The 10 Key Principles To Ensuring A Fulfilling Marriage
  1. Realise that there are times when circumstances in your marriage will require you to sacrifice your needs and wants for the good of your spouse. When this happens, don’t feel cheated, resentful and vulnerable but consider it an act of love for your spouse.
  2. Realise that though your fears, thought and ideas may be real to you, they may not be for your partner. Respect their thoughts and ideas and don’t blackmail them into agreeing with your feelings, but accept that they have the right to be different.
  3. Realise that you owe it to yourself and your spouse to communicate your emotions, wants and needs in a way that is both constructive and thoughtful, without damaging the feelings of your spouse in the process.
  4. Realise that you are not perfect. Admit that you are wrong when you make mistakes and be willing to receive feedback from your spouse without making excuses for your actions, but reaffirm your commitment to trying to make better choices in the future.
  5. Realise that your spouse is different from you, sometimes they will misunderstand your feelings and points of view but this doesn’t mean rejection. Be tolerant, empathic and accommodating in those times.
  6. Realise that there is a funny side to who you are. Don’t always take it personal when your spouse or others laugh because of what you said or did wrong, but be willing to laugh at yourself sometimes.
  7. Realise that your good intentions can sometimes negatively affect your spouse and others, especially when it comes as a surprise. Be willing to change your approach if our spouse seem unprepared to go on that journey with you at that time. Be patient with them and give them time to adjust.
  8. Realise that you owe it to yourself and you spouse to progressively change (logically and rationally), so that you don’t keep falling at every hurdle that life throws at you and your marriage in the future.

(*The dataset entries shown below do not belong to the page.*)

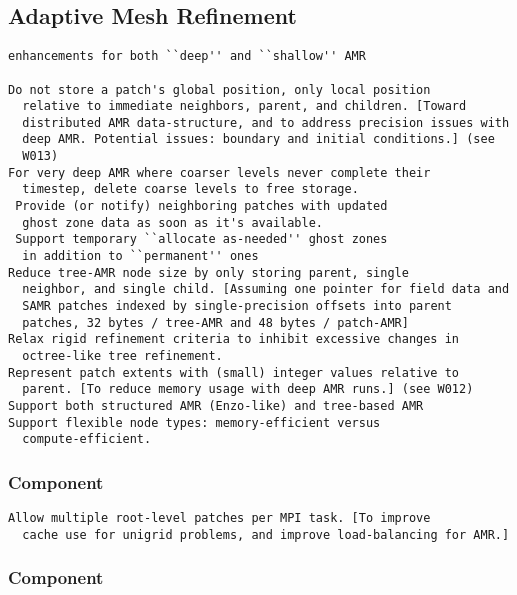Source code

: \documentclass[14pt,letter]{article}
\begin{document}
\subsection{Adaptive Mesh Refinement}

\begin{verbatim}
enhancements for both ``deep'' and ``shallow'' AMR

Do not store a patch's global position, only local position
  relative to immediate neighbors, parent, and children. [Toward
  distributed AMR data-structure, and to address precision issues with
  deep AMR. Potential issues: boundary and initial conditions.] (see
  W013)
For very deep AMR where coarser levels never complete their
  timestep, delete coarse levels to free storage.
 Provide (or notify) neighboring patches with updated
  ghost zone data as soon as it's available.
 Support temporary ``allocate as-needed'' ghost zones
  in addition to ``permanent'' ones
Reduce tree-AMR node size by only storing parent, single
  neighbor, and single child. [Assuming one pointer for field data and
  SAMR patches indexed by single-precision offsets into parent
  patches, 32 bytes / tree-AMR and 48 bytes / patch-AMR]
Relax rigid refinement criteria to inhibit excessive changes in
  octree-like tree refinement.
Represent patch extents with (small) integer values relative to
  parent. [To reduce memory usage with deep AMR runs.] (see W012)
Support both structured AMR (Enzo-like) and tree-based AMR
Support flexible node types: memory-efficient versus
  compute-efficient.
\end{verbatim}

\subsubsection{ Component}

\begin{verbatim}
Allow multiple root-level patches per MPI task. [To improve
  cache use for unigrid problems, and improve load-balancing for AMR.]
\end{verbatim}

\subsubsection{ Component}
\end{document}
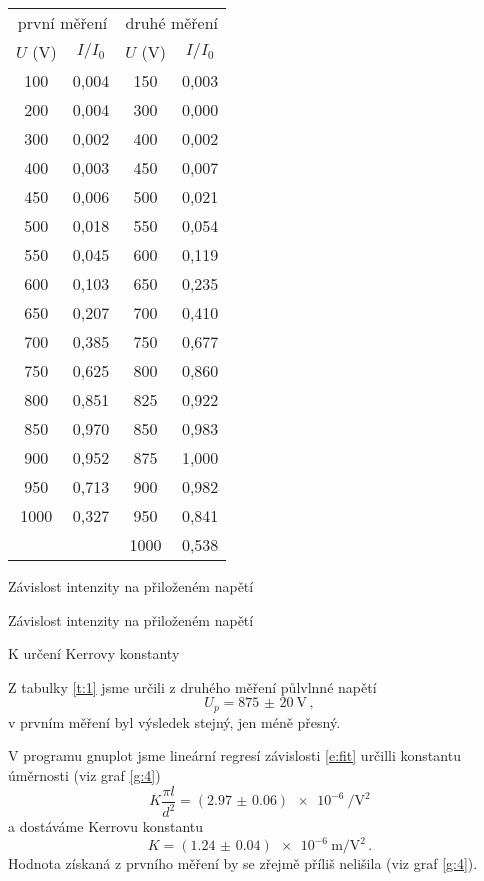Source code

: \begin{tabulka}[htbp]
\centering
\begin{tabular}{cc|cc}
\multicolumn{2}{c|}{první měření} & \multicolumn{2}{c}{druhé měření} \\
$U$ (\si{\volt}) & $I/I_0$ & $U$ (\si{\volt}) & $I/I_0$ \\ \hline
100 & 0,004 & 150 & 0,003 \\ 
200 & 0,004 & 300 & 0,000 \\ 
300 & 0,002 & 400 & 0,002 \\ 
400 & 0,003 & 450 & 0,007 \\ 
450 & 0,006 & 500 & 0,021 \\ 
500 & 0,018 & 550 & 0,054 \\ 
550 & 0,045 & 600 & 0,119 \\ 
600 & 0,103 & 650 & 0,235 \\ 
650 & 0,207 & 700 & 0,410 \\ 
700 & 0,385 & 750 & 0,677 \\ 
750 & 0,625 & 800 & 0,860 \\ 
800 & 0,851 & 825 & 0,922 \\ 
850 & 0,970 & 850 & 0,983 \\ 
900 & 0,952 & 875 & 1,000 \\ 
950 & 0,713 & 900 & 0,982 \\ 
1000 & 0,327 & 950 & 0,841 \\ 
 &  & 1000 & 0,538 \\ 

\end{tabular}
\caption{Závislost intenzity na přiloženém napětí}
\label{t:1}
\end{tabulka}

\begin{graph}[htbp] 
\centering

\caption{Závislost intenzity na přiloženém napětí}
\label{g:3}
\end{graph}

\begin{graph}[htbp] 
\centering

\caption{K určení Kerrovy konstanty}
\label{g:4}
\end{graph}

Z tabulky \ref{t:1} jsme určili z druhého měření půlvlnné napětí
\begin{equation*}
U_p=\SI{875(20)}{\volt} \,,
\end{equation*}
v prvním měření byl výsledek stejný, jen méně přesný.

V programu gnuplot jsme lineární regresí závislosti \eqref{e:fit} určilli konstantu úměrnosti (viz graf \ref{g:4})
\begin{equation*}
K \frac{\pi l}{d^2} = (\num{2.97(6)})\SI{e-6}{\per\volt\squared}
\end{equation*}
a dostáváme Kerrovu konstantu
\begin{equation*}
K = (\num{1.24(4)})\SI{e-6}{\metre\per\volt\squared} \,.
\end{equation*}
Hodnota získaná z prvního měření by se zřejmě příliš nelišila (viz graf \ref{g:4}).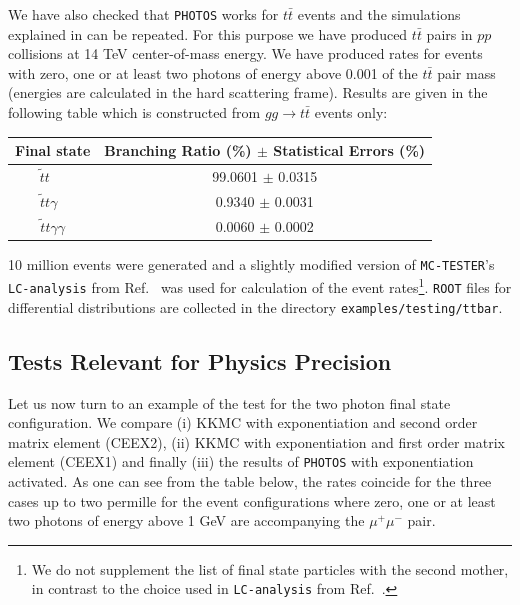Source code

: \documentclass[]{Photos_interface_design}
\begin{document}
We have also checked that {\tt PHOTOS} works for $t \bar t$ events and the simulations explained in \cite{RichterWas:1993ta} can be repeated.
For this purpose we have produced $t \bar t$ pairs in $pp$ collisions at 
14 TeV center-of-mass energy. We have produced rates for events with zero, one or
at least two photons of energy above 0.001 of the $t \bar t$ pair mass
(energies are calculated in  the hard scattering frame).
Results are given in the following table which is constructed from  
$gg \to t \bar t$ events only:


\vspace{0.3cm} 
\begin{center}
{ \begin{tabular}{c c} 
\toprule 
Final state &  Branching Ratio (\%) $\pm$ Statistical Errors (\%) \\  
\midrule
{$ \widetilde{t} t \; \;\; \;$}  &  {99.0601 $\pm$ 0.0315}  \\ 
 {$  \widetilde{t} t \gamma \;\;$} &   { 0.9340 $\pm$  0.0031}   \\ 
{$  \widetilde{t} t \gamma \gamma$}  &  { 0.0060 $\pm$  0.0002}  \\ 
\bottomrule
\end{tabular} 
}  
\end{center} 

10 million events were generated and a slightly modified 
version of {\tt MC-TESTER}'s {\tt LC-analysis} from Ref.~\cite{Golonka:2002rz}
was used for calculation of the event rates\footnote{  We do not supplement the list of 
final state particles with the second mother, in contrast to the choice used in {\tt LC-analysis} from  Ref.~\cite{Golonka:2002rz}. }.
{\tt ROOT} files for differential distributions are 
collected in the directory {\tt examples/testing/ttbar}. 

\subsection{Tests Relevant for Physics Precision}


Let us now turn to an example of the test for the two photon final state configuration.
We compare (i) KKMC \cite{kkcpc:1999} with exponentiation and second order matrix element (CEEX2), (ii) KKMC with exponentiation and first order matrix element (CEEX1)
and finally (iii) the results of {\tt PHOTOS} with exponentiation activated. As one can see from the table below, the rates 
coincide for the three cases up to two permille for the event configurations 
where zero, one or at least two photons of energy above 1 GeV are accompanying the $\mu^+\mu^-$ pair.
\end{document}
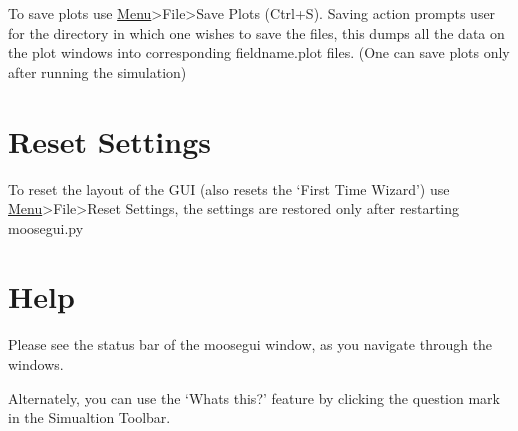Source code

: \documentclass[11pt]{article}
\begin{document}
  To save plots use \hyperref[sec-2]{Menu}>File>Save Plots (Ctrl+S). Saving action prompts user for the directory in which one wishes to save the files, this dumps all the data on the plot windows into corresponding fieldname.plot files. (One can save plots only after running the simulation)


\section{Reset Settings}
\label{sec-7}


  To reset the layout of the GUI (also resets the `First Time Wizard') use \hyperref[sec-2]{Menu}>File>Reset Settings, the settings are restored only after restarting moosegui.py


\section{Help}
\label{sec-8}


  Please see the status bar of the moosegui window, as you navigate through the windows. 

  Alternately, you can use the `Whats this?' feature by clicking the question mark in the Simualtion Toolbar.
\end{document}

  9. Realise that you owe it to yourself and your spouse to set boundaries for your extended families (and those of your spouse), and other third parties from interfering in your marriage. Respect this agreement at all times and seek to enforce it by letting your family know that your marriage comes before them.
  10. Realise that kindness thumbs over meanness. Your spouse is not your enemy. They may let you down sometimes but you owe it to yourself to give them an opportunity to apologise and be forgiven when they make mistakes.